<<<<

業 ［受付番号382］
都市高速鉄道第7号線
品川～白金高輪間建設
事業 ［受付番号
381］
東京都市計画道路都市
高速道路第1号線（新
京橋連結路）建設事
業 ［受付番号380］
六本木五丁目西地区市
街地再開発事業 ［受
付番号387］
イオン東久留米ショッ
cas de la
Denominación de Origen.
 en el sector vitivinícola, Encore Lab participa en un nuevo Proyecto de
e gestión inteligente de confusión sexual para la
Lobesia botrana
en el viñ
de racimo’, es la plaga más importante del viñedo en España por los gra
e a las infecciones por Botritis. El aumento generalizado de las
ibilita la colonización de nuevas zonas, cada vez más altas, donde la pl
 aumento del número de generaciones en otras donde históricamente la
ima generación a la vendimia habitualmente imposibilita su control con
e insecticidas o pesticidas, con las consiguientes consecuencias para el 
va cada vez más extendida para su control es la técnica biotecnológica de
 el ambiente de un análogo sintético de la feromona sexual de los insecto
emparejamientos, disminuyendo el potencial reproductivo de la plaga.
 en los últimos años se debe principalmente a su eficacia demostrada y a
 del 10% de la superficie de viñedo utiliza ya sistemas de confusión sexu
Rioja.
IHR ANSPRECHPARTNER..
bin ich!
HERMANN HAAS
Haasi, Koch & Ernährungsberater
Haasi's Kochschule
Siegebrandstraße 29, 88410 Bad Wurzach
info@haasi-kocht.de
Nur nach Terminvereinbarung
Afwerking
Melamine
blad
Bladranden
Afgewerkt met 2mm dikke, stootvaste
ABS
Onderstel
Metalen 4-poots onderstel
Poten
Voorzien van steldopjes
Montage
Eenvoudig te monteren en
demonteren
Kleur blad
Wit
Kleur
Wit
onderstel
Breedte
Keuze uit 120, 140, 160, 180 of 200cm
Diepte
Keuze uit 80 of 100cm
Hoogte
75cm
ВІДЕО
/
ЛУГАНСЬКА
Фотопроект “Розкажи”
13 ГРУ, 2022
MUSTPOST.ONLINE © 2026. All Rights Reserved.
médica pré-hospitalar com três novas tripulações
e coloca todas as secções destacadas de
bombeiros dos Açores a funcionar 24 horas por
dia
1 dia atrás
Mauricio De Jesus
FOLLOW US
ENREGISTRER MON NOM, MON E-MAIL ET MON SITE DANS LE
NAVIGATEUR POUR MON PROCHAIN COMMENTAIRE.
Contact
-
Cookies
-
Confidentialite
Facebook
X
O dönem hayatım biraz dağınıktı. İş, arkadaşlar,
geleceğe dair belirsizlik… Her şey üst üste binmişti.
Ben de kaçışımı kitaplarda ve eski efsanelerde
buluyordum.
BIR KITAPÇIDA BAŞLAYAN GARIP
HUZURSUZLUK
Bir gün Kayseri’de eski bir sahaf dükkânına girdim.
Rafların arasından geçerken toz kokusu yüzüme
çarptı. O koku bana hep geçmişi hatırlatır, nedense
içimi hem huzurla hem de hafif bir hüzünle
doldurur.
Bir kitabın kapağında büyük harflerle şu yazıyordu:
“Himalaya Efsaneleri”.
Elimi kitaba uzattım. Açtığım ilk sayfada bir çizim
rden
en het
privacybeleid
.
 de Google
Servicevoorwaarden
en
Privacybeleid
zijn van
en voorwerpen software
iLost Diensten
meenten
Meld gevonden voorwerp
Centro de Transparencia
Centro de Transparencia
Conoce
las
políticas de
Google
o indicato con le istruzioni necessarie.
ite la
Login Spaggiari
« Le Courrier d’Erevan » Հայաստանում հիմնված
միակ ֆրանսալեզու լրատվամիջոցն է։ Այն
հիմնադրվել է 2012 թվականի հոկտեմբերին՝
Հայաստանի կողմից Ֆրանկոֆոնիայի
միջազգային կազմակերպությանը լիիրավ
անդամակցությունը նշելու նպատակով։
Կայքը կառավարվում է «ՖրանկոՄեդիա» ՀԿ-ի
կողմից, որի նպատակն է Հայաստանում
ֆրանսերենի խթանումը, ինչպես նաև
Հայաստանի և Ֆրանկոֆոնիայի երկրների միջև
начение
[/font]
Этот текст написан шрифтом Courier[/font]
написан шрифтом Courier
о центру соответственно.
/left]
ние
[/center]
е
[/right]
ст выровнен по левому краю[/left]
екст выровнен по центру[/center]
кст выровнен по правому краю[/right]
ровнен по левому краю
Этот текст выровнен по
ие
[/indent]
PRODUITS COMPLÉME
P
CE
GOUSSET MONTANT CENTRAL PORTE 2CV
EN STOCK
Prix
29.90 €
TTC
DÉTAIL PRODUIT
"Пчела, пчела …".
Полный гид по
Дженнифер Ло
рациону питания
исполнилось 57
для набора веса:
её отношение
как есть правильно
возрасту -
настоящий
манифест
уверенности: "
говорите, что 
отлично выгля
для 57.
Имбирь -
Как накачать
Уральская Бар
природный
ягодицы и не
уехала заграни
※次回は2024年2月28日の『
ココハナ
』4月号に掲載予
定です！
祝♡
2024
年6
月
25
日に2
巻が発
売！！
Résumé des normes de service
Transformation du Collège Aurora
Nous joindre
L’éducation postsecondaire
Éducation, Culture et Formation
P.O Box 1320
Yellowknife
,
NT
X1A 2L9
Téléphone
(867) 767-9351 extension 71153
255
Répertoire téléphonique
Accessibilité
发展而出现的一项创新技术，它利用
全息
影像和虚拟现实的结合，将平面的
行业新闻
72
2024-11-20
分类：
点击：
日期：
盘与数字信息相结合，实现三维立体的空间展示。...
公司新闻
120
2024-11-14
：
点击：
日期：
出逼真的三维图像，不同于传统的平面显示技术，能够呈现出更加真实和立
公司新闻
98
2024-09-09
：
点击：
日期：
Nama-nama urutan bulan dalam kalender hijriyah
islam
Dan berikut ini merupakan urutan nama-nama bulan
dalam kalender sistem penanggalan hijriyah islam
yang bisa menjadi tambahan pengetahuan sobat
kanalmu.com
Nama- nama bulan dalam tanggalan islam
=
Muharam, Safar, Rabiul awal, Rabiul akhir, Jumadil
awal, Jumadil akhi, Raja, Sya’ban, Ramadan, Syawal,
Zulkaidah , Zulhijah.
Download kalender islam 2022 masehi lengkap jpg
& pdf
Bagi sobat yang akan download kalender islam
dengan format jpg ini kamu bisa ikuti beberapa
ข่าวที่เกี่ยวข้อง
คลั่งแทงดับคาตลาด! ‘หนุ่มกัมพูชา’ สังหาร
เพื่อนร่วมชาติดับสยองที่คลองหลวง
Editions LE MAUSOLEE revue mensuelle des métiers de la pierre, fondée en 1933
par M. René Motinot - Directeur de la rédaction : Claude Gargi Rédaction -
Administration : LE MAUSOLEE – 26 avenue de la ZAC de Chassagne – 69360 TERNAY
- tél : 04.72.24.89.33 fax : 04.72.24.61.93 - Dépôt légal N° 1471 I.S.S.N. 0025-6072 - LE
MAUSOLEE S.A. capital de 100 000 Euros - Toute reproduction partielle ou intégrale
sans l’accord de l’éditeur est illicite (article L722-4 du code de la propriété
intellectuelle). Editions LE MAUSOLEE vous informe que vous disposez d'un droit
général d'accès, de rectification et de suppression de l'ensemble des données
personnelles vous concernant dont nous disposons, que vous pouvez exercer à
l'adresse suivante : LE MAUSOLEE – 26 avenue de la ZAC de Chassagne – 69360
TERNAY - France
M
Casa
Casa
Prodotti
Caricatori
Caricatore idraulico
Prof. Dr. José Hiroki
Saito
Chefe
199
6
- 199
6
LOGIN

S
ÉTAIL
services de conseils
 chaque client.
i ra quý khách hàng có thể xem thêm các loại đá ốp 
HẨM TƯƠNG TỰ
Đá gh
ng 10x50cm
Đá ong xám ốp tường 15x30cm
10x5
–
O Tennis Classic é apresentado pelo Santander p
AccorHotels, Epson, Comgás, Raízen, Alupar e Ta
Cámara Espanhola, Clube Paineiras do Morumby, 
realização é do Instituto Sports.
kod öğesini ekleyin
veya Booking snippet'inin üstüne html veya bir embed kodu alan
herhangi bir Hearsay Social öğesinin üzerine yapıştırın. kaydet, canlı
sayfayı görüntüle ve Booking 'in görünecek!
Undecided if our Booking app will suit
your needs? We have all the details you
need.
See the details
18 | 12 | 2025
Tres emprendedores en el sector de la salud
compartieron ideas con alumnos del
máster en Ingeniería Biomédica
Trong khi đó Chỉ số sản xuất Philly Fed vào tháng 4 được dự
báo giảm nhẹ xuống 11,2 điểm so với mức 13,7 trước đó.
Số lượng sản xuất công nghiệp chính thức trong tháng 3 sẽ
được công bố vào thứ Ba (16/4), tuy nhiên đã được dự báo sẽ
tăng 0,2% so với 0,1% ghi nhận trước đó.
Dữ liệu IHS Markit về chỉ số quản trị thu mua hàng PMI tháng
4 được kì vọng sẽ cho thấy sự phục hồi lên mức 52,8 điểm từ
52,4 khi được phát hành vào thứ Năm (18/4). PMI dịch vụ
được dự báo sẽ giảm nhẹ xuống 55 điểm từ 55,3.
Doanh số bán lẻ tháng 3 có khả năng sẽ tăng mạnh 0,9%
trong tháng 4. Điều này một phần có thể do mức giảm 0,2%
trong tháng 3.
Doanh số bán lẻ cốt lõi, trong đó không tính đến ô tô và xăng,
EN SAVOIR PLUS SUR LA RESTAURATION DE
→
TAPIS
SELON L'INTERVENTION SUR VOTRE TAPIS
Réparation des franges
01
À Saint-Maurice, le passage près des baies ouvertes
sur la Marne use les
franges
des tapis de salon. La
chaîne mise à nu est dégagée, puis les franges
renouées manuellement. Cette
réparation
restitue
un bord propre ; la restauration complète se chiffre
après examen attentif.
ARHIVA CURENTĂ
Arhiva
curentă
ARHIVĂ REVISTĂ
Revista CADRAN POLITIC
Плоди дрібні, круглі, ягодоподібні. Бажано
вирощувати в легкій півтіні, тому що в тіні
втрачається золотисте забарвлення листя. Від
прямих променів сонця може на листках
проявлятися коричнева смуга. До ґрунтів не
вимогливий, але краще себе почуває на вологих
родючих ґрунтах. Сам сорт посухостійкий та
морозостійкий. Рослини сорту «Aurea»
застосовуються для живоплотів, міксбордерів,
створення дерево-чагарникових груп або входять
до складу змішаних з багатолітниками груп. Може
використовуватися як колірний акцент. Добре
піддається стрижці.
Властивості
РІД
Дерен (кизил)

>>>>

REQUIRED WORK:
Return the rows verbatim, starting with the first line and going on through the line that contains "de racimo’, es", both included.

WRITTEN RESPONSE:
業 ［受付番号382］
都市高速鉄道第7号線
品川～白金高輪間建設
事業 ［受付番号
381］
東京都市計画道路都市
高速道路第1号線（新
京橋連結路）建設事
業 ［受付番号380］
六本木五丁目西地区市
街地再開発事業 ［受
付番号387］
イオン東久留米ショッ
cas de la
Denominación de Origen.
 en el sector vitivinícola, Encore Lab participa en un nuevo Proyecto de
e gestión inteligente de confusión sexual para la
Lobesia botrana
en el viñ
de racimo’, es la plaga más importante del viñedo en España por los gra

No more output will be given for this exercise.